To do
Retype the listing below, keeping every line the same.

** Opening Dataset extract block **

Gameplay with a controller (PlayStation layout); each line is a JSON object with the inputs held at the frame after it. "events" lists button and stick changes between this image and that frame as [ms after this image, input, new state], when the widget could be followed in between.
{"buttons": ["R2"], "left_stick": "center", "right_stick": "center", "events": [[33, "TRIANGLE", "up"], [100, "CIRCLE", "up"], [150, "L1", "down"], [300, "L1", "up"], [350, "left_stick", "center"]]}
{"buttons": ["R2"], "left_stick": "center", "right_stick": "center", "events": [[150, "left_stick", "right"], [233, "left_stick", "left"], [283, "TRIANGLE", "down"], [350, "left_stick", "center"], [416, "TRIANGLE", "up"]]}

** Closing Dataset extract block **

Answer area
Gameplay with a controller (PlayStation layout); each line is a JSON object with the inputs held at the frame after it. "events" lists button and stick changes between this image and that frame as [ms after this image, input, new state], when the widget could be followed in between.
{"buttons": ["R2"], "left_stick": "center", "right_stick": "center", "events": [[33, "TRIANGLE", "up"], [100, "CIRCLE", "up"], [150, "L1", "down"], [300, "L1", "up"], [350, "left_stick", "center"]]}
{"buttons": ["R2"], "left_stick": "center", "right_stick": "center", "events": [[150, "left_stick", "right"], [233, "left_stick", "left"], [283, "TRIANGLE", "down"], [350, "left_stick", "center"], [416, "TRIANGLE", "up"]]}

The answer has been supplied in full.